Because NF and its rapidly progressive infection remain associated with high mortality, the LRINEC score, developed by Wong et al. [9] based on readily available laboratory markers, has been consistently evaluated for its efficacy in various studies. Variable sensitivity ranging from 28.6 to 88.5% [10, 19,20,21,22] was found. These results may be associated with race, ethics, demographics, bacterial species, and timing of blood sampling for laboratory tests. Besides, some well-established comorbidities associated with infectious diseases, such as diabetes and kidney disease, and the use of immunosuppressants are not included in the original LRINEC score. In the MLRINEC score, we made several modifications to the original LRINEC score. Firstly, we added liver disease, which was significantly more prevalent in patients with NF than in patients without NF and it was also independently associated with NF. Besides, we added serum lactate level, which was confirmed to be associated with critical conditions and NF mortality [23]. Second, we redefined the cut-off values for CRP, total WBC count, and hemoglobin level to be 30 mg/dL, 15 × 104/uL, and 11 g/dL, respectively. At such cutoff values, each variable could discriminate NF from other soft-tissue infections, and each variable was identified to be independently associated with NF after adjusting for confounders.

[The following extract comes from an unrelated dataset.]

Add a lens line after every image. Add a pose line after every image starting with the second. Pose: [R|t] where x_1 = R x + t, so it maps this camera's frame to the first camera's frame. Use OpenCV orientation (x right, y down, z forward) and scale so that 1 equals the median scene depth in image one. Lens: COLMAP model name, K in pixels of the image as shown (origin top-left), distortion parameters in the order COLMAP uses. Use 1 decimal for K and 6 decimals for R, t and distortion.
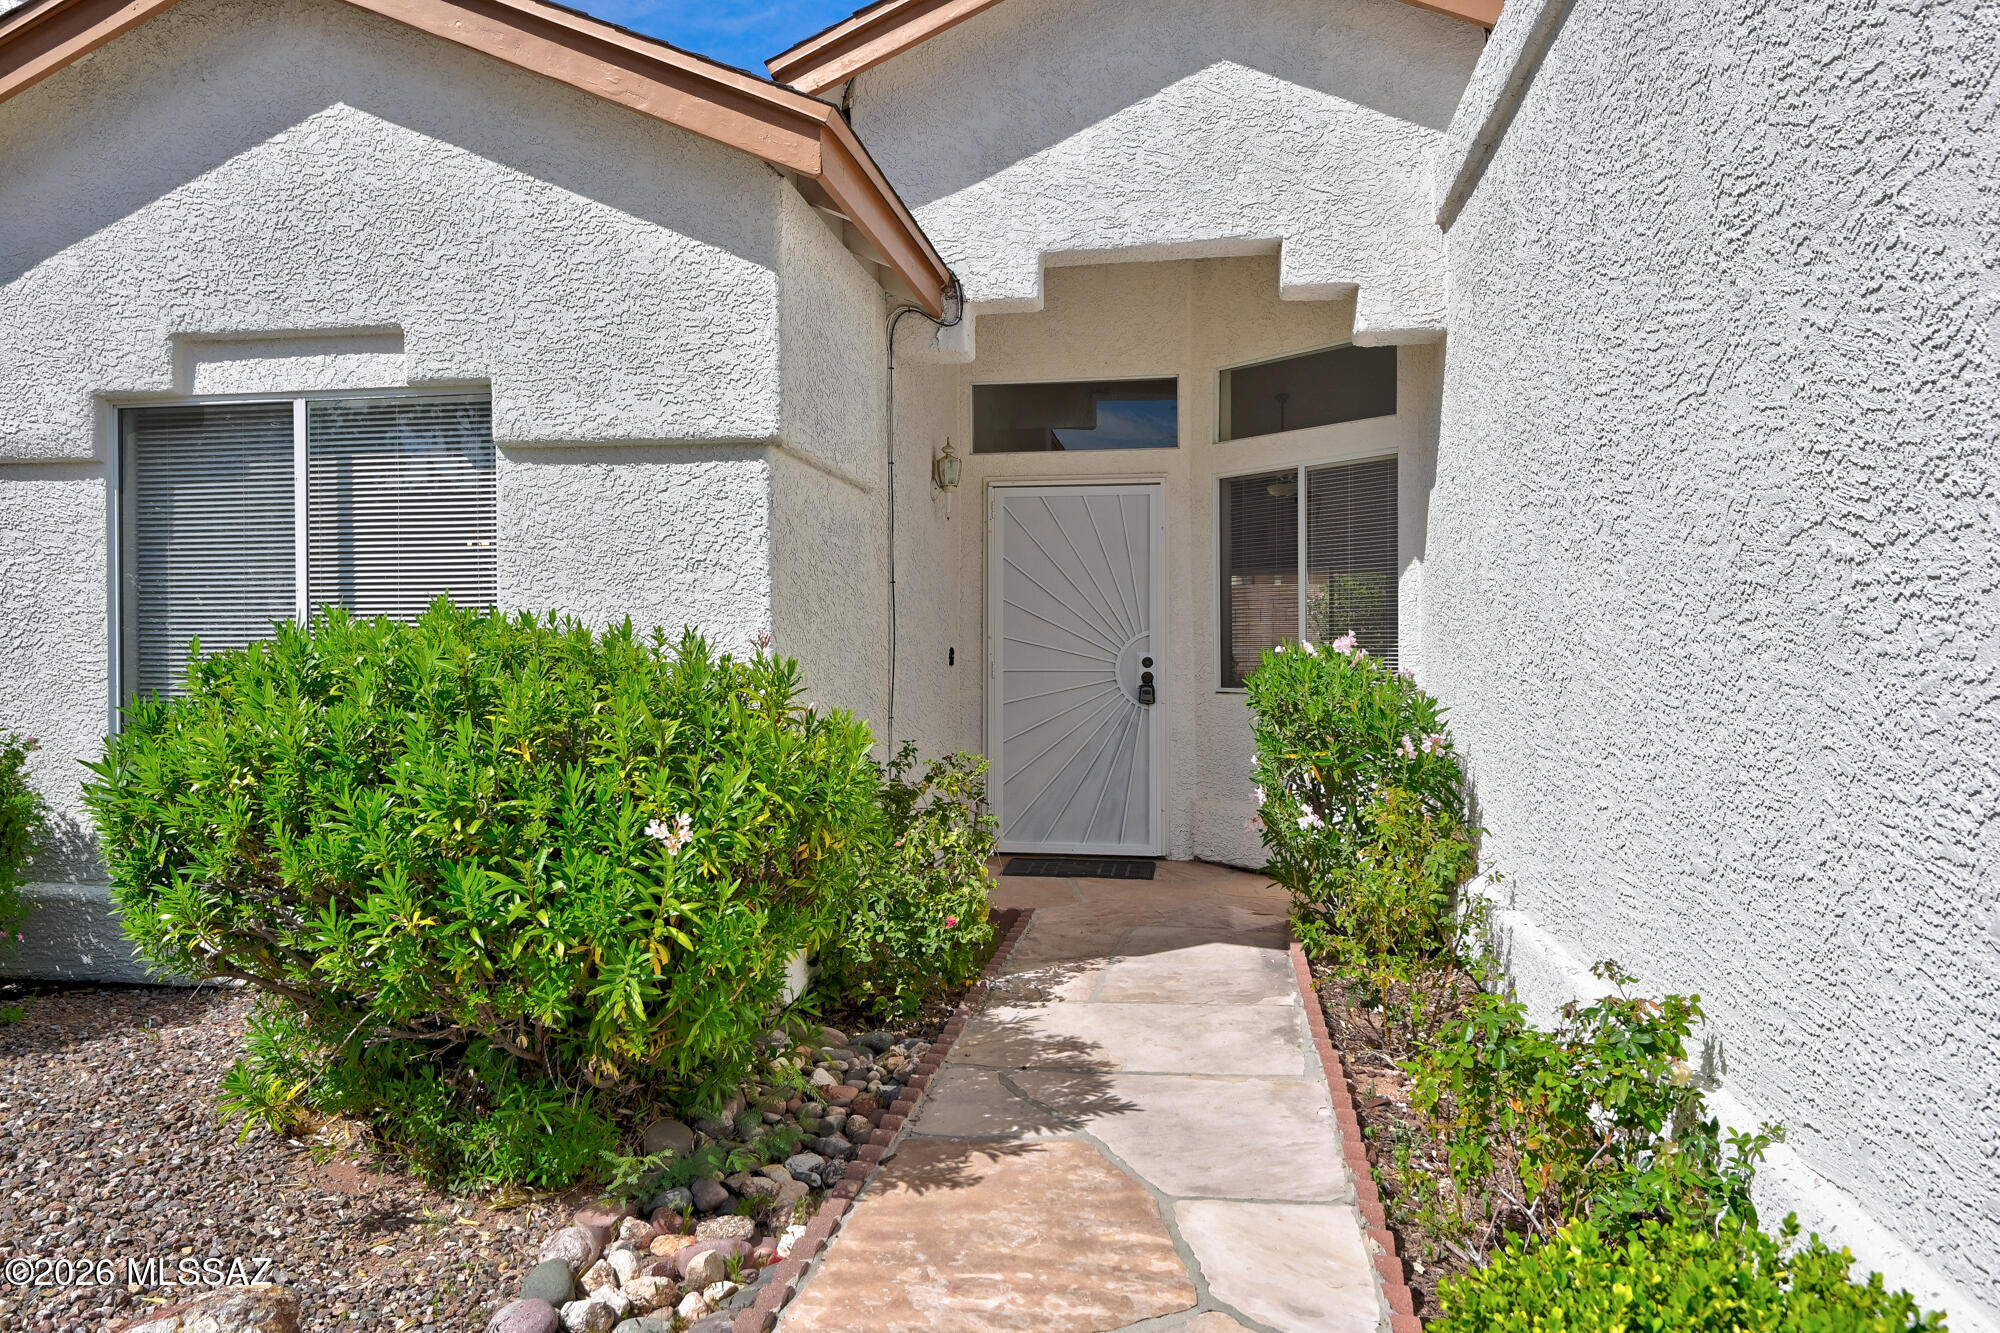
lens RADIAL K [[1240.4, 0, 1003.3], [0, 1240.4, 674.8], [0, 0, 1]] dist [0.007124, -0.007583]
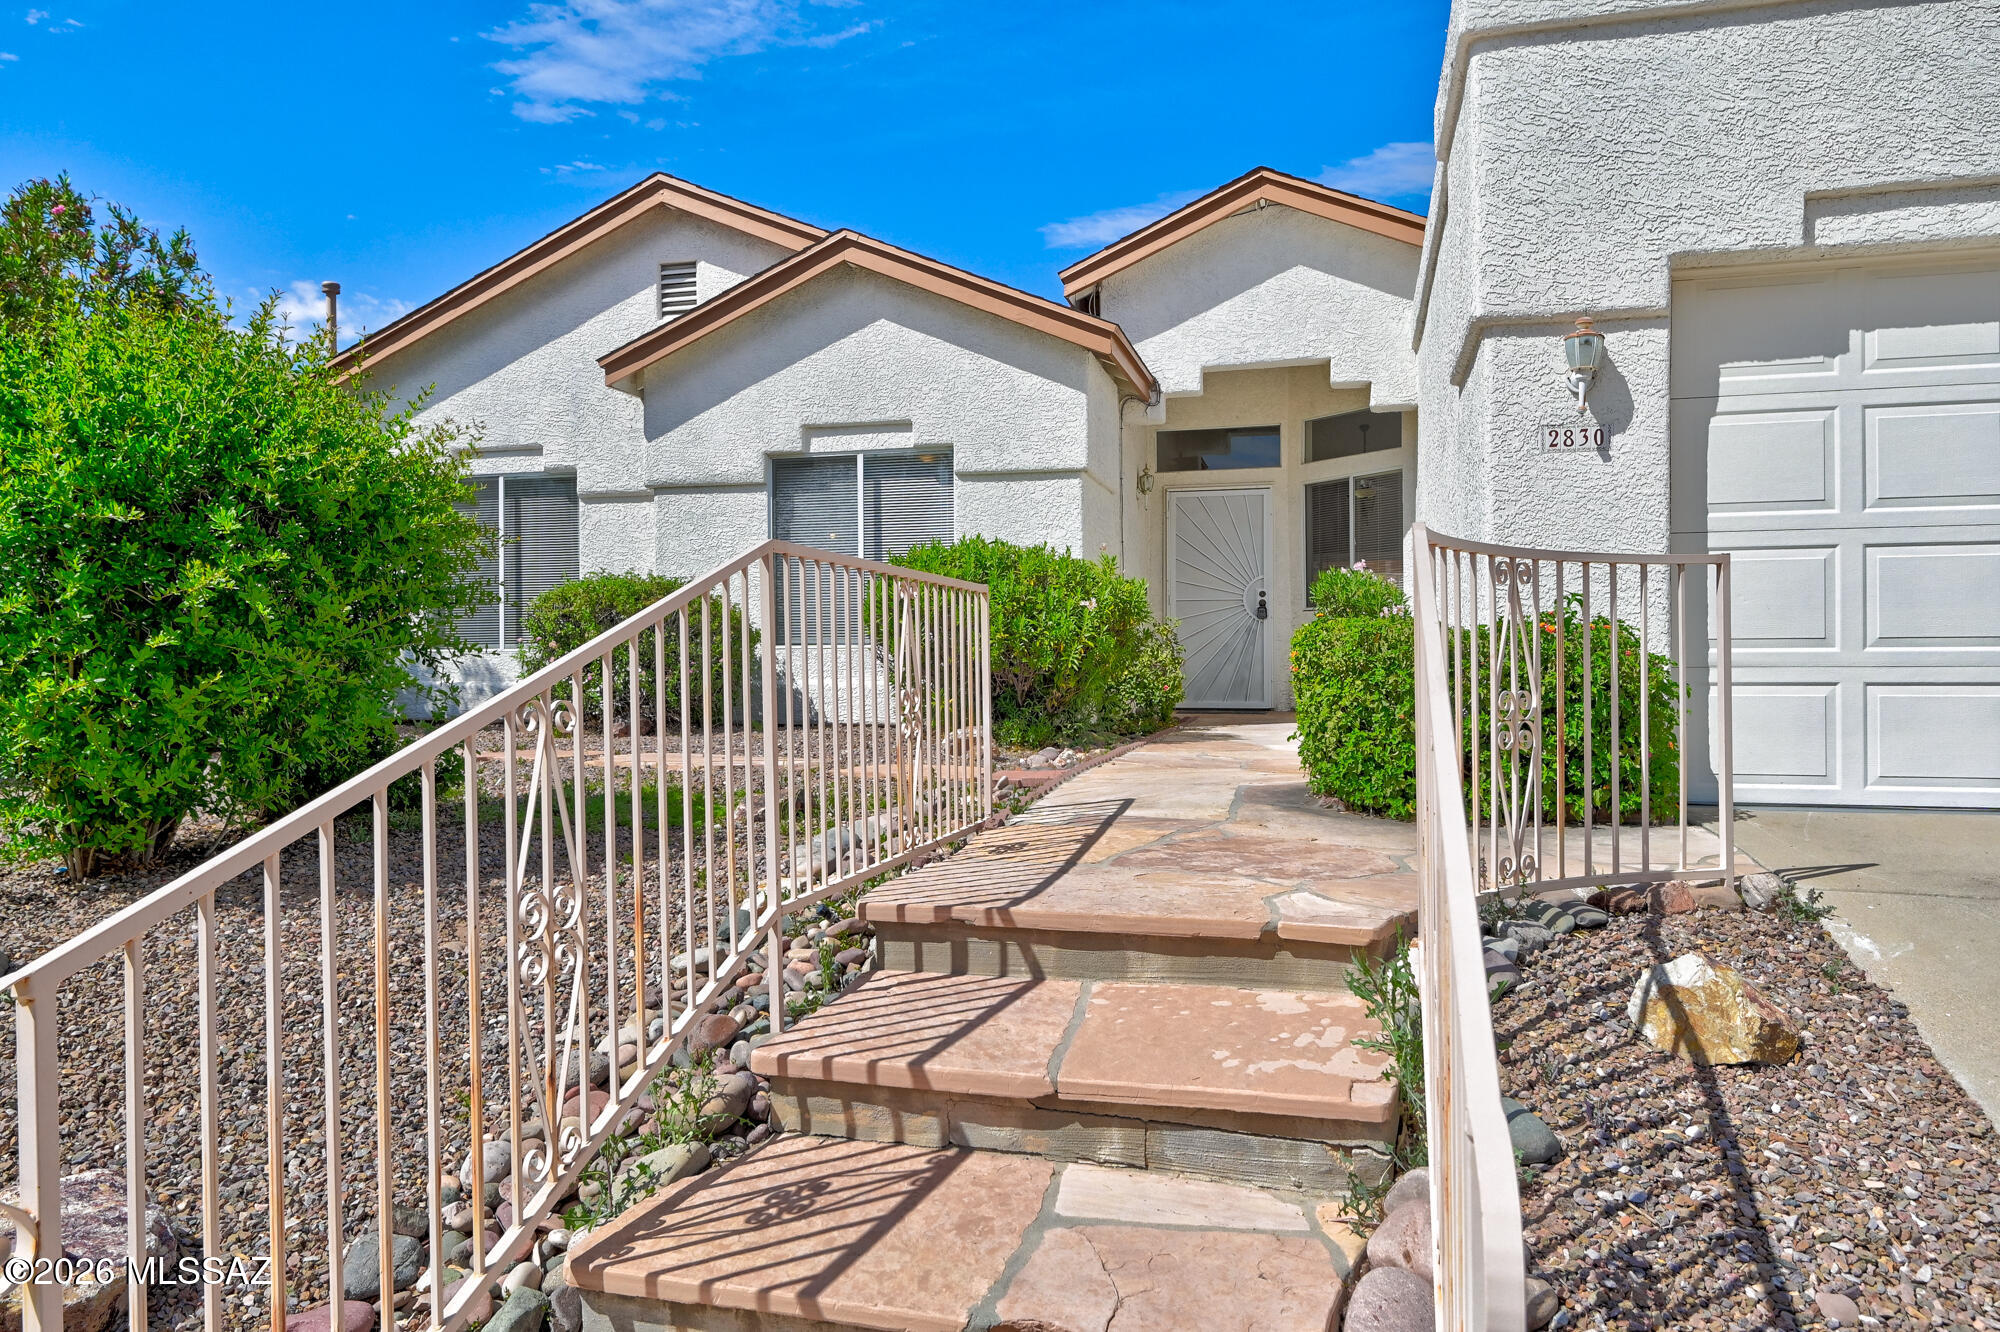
lens RADIAL K [[1240.4, 0, 1013.9], [0, 1240.4, 665.1], [0, 0, 1]] dist [0.007124, -0.007583]
pose [[0.995435, -0.000852, -0.095439, -0.077114], [-0.000945, 0.999823, -0.018783, 0.154855], [0.095439, 0.018787, 0.995258, -0.927963]]
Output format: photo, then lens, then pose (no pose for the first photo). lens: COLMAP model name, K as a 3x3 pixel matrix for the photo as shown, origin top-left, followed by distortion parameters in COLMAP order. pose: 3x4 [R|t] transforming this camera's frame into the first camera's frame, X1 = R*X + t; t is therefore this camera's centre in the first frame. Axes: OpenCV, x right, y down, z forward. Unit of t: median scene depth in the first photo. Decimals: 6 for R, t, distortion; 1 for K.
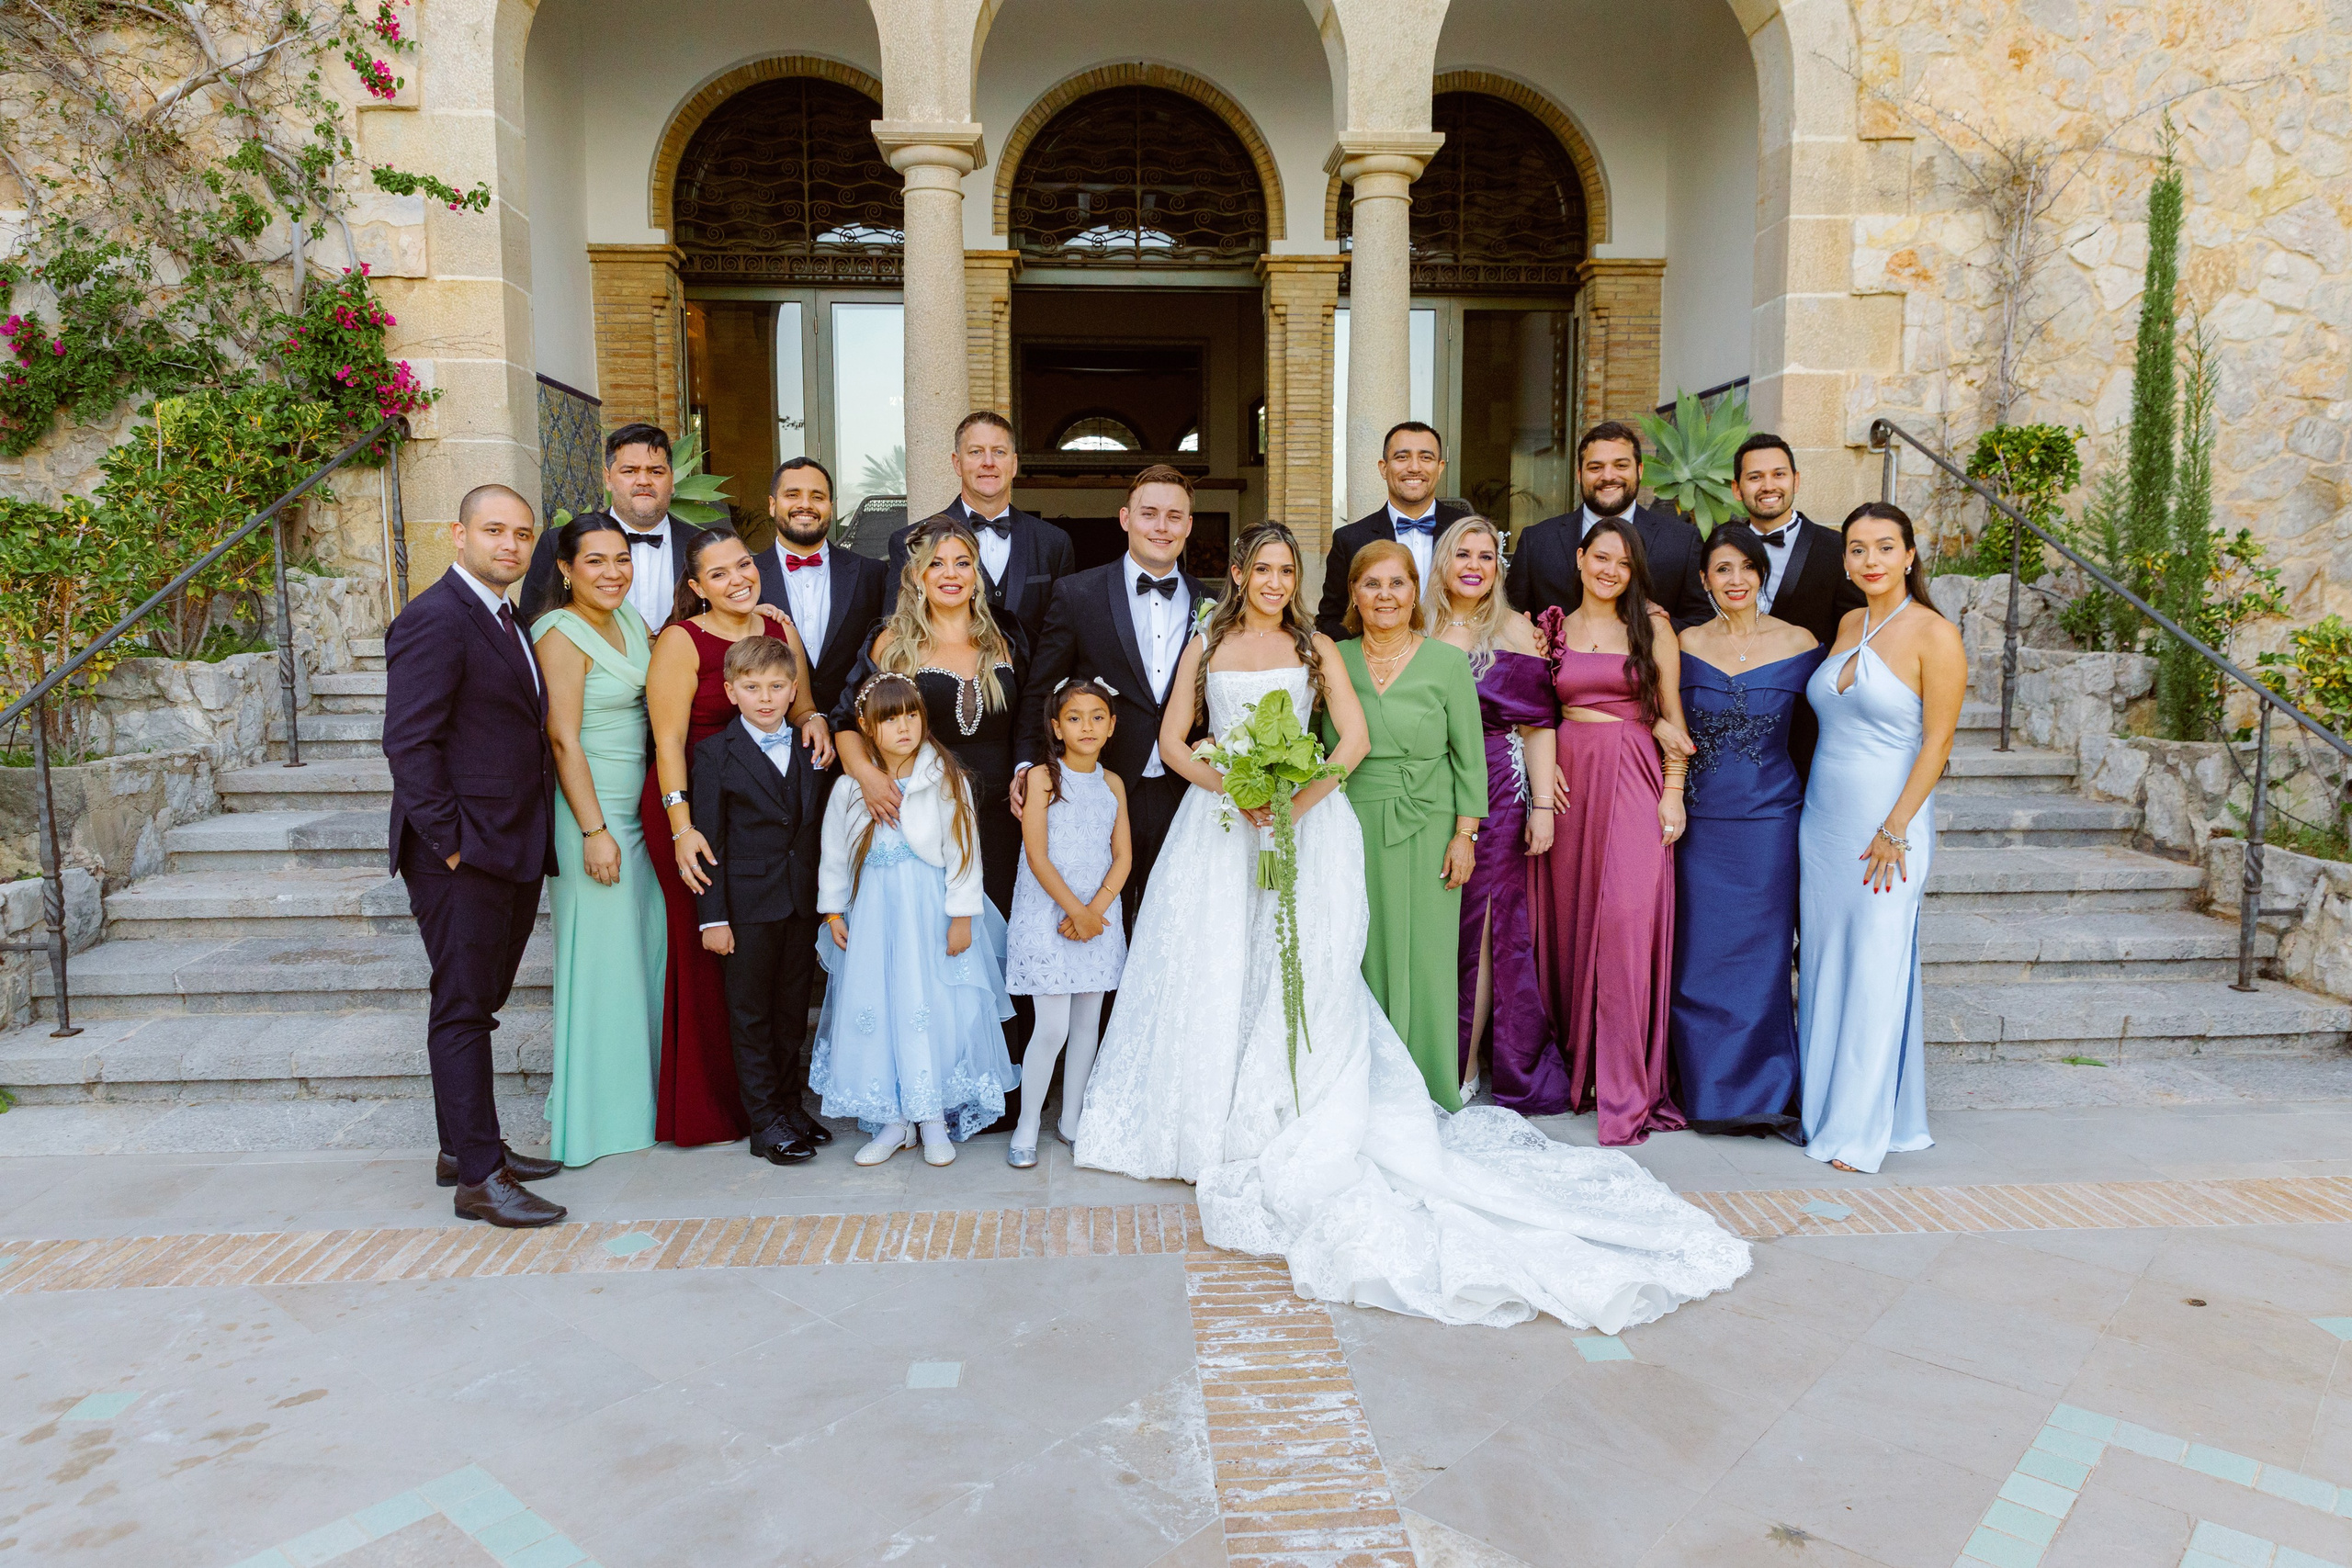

The clinical value of the MLRINEC score was determined by its sensitivity and specificity. The MLRINEC score could stratify patients into high- and low-risk categories for NF and help make critical decisions for duty surgeons. For high-risk patients, serial MLRINEC score monitoring may be useful for stopping the progression of NF. An early and aggressive surgical intervention may reduce mortality and related complications in high-risk patients. In the MLRINEC score, we dichotomized the laboratory variables but did not consider extreme cases, such as leukopenia, sepsis, and hematologic malignancy [24, 25]. These should alert physicians of the possibility of the presence of life-threatening conditions.

This study still has some limitations. First, this study lacks external validation. The validity of the MLRINEC score still requires other studies to confirm. Second, the retrospective design of this study had its inherent limitation in data collection, such as unverified comorbidities. Third, the sample size is relatively small due to the rarity of NF. Fourth, this study aimed to develop a modified score based on the LRINEC, so we did not include other possibly closely related inflammatory/immune variables, such as serum albumin and blood coagulation factors.

Conclusions

In summary, we developed the MLRINEC score using a retrospective design. The risk stratification score demonstrated high sensitivity and specificity in the differential diagnosis of NF and other soft-tissue infectious and may be useful in providing necessary information for reasonable suspicion of NF. The validity of the MLRINEC score still needs to be confirmed by further studies.